──────── Input material

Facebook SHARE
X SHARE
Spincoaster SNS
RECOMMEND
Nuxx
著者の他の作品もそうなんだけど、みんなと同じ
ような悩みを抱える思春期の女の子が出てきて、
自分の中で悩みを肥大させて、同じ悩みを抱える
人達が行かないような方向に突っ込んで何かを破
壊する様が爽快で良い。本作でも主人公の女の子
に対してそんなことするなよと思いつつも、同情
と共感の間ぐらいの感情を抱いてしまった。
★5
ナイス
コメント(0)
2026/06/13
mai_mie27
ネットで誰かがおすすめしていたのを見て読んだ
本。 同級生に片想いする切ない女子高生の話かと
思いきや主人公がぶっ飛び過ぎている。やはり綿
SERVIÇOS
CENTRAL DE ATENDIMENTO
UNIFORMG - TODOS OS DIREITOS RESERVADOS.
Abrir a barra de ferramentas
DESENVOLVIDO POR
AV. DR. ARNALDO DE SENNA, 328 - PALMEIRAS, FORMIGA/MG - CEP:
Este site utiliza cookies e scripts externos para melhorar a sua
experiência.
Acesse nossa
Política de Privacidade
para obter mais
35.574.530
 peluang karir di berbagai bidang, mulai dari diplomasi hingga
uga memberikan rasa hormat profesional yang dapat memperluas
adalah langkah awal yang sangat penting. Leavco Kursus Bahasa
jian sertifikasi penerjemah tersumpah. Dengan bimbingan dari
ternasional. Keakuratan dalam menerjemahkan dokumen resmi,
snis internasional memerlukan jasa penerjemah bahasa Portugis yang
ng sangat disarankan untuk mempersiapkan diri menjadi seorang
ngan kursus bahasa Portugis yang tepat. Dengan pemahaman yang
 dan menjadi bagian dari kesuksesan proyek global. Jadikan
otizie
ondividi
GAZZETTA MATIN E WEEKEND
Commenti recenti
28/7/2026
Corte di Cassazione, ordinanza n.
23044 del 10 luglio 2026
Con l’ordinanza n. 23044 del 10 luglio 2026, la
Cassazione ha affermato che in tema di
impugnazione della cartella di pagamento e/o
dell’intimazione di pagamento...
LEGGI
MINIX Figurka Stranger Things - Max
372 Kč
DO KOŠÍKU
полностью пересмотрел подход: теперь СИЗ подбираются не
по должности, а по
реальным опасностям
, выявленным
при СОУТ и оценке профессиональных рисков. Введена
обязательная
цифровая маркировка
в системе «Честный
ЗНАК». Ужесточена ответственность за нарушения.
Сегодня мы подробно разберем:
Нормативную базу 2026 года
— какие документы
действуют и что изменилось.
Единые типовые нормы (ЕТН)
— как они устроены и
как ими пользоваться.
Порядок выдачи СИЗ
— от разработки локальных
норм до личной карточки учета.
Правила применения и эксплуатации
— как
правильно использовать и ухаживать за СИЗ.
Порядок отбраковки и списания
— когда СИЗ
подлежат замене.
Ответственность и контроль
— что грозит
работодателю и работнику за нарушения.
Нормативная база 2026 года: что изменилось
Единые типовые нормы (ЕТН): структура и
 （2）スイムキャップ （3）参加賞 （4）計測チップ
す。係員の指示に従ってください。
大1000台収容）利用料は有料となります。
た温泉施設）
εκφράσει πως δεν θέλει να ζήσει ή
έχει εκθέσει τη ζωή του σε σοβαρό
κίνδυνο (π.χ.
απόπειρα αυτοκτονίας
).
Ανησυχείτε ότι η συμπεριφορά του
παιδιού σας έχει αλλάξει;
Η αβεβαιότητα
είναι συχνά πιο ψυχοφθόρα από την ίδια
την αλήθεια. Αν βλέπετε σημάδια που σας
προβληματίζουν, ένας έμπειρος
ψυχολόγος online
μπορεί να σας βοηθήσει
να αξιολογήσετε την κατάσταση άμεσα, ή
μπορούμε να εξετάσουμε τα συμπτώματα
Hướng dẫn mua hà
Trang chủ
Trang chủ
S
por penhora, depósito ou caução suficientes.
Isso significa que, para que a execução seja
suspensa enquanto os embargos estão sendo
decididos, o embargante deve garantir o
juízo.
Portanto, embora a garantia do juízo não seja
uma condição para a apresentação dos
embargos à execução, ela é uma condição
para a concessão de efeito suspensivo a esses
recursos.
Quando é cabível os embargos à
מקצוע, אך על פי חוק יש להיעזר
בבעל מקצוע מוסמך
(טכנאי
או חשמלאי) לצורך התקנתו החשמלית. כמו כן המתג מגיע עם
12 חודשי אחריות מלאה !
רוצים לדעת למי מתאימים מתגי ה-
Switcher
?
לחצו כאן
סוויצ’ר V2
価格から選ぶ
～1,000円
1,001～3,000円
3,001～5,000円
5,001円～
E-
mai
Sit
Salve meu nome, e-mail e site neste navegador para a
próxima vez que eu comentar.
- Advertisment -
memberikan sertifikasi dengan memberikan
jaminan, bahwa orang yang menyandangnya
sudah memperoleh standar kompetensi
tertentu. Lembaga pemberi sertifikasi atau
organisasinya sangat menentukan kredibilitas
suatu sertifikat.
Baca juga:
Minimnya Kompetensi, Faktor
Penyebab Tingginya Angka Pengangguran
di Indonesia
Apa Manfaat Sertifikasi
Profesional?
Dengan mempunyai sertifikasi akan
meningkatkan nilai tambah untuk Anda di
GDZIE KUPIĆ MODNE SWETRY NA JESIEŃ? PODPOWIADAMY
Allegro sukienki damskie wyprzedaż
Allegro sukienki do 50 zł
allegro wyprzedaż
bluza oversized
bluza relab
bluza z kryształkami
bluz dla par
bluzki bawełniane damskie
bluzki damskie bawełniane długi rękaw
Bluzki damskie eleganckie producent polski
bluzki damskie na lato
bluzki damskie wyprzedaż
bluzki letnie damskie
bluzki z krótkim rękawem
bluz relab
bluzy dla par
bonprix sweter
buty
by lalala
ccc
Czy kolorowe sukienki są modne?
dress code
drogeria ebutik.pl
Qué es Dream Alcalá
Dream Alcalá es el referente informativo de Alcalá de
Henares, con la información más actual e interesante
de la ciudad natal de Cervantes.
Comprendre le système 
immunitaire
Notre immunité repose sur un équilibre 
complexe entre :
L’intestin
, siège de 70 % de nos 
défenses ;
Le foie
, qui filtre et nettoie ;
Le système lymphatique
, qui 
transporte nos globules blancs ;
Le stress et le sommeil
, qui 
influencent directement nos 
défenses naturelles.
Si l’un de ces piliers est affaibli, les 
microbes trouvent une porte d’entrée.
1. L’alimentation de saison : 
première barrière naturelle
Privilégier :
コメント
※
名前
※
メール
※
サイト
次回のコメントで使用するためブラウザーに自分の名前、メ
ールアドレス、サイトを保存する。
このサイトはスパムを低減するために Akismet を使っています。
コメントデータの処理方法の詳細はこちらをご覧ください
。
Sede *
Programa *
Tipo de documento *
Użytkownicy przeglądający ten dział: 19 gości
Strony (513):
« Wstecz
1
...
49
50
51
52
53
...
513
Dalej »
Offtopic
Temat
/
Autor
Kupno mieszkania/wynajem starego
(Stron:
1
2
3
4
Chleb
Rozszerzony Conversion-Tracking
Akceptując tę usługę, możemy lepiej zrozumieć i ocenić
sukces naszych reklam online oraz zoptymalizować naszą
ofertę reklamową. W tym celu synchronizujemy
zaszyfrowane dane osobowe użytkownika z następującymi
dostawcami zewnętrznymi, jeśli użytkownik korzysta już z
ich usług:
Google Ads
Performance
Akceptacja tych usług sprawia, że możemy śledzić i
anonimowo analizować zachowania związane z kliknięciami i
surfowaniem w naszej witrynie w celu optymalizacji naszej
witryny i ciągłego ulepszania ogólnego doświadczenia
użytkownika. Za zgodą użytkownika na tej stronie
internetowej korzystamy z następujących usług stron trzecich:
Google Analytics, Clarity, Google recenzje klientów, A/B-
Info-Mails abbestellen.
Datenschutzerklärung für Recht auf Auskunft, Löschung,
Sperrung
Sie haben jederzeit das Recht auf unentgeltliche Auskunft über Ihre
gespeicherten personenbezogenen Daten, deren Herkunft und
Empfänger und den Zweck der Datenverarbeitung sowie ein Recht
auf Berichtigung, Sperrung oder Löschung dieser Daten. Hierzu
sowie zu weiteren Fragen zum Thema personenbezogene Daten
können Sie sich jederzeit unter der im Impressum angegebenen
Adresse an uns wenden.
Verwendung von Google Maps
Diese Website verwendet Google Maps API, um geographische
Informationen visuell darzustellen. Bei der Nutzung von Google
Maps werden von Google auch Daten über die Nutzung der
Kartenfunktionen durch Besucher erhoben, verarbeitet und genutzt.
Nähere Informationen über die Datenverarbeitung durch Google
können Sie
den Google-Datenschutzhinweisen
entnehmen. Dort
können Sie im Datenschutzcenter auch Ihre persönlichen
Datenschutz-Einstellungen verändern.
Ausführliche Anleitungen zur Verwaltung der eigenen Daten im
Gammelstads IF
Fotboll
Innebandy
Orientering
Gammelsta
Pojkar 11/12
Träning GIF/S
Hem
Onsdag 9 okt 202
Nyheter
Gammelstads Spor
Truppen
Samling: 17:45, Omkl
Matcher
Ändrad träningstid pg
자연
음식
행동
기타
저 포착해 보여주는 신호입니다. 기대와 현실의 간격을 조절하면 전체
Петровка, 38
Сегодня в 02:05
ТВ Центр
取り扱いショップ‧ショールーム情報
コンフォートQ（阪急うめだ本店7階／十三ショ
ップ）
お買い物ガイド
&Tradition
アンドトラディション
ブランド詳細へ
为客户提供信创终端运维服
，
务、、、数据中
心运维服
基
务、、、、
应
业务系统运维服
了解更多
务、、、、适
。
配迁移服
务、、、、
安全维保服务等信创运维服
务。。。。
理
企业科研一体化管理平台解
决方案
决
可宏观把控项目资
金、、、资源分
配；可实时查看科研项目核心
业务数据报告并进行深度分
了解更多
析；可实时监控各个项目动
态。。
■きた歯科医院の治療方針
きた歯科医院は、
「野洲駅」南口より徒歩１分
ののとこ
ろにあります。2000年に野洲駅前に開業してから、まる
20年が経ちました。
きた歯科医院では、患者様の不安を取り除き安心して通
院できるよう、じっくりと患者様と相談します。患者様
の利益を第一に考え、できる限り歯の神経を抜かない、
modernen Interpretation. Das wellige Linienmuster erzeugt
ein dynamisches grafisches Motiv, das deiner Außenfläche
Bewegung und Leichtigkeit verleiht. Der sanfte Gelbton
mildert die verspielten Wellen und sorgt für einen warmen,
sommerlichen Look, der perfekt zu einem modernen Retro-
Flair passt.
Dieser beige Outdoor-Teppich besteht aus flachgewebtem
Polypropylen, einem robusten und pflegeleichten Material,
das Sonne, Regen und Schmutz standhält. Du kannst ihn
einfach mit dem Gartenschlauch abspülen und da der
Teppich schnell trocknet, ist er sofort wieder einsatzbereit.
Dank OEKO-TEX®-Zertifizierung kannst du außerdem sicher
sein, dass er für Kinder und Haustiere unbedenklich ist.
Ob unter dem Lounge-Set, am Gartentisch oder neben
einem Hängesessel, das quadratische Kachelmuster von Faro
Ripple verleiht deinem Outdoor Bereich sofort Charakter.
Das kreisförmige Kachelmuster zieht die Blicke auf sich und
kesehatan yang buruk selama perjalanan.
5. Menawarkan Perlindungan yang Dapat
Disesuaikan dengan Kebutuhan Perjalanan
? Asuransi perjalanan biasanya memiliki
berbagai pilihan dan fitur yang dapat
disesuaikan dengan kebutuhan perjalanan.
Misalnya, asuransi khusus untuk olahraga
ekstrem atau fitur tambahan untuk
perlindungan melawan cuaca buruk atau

────────────────

Job :: Go through the records above. Copy each line in which the string "seja" appears.

Output for this exercise ::
Isso significa que, para que a execução seja
Portanto, embora a garantia do juízo não seja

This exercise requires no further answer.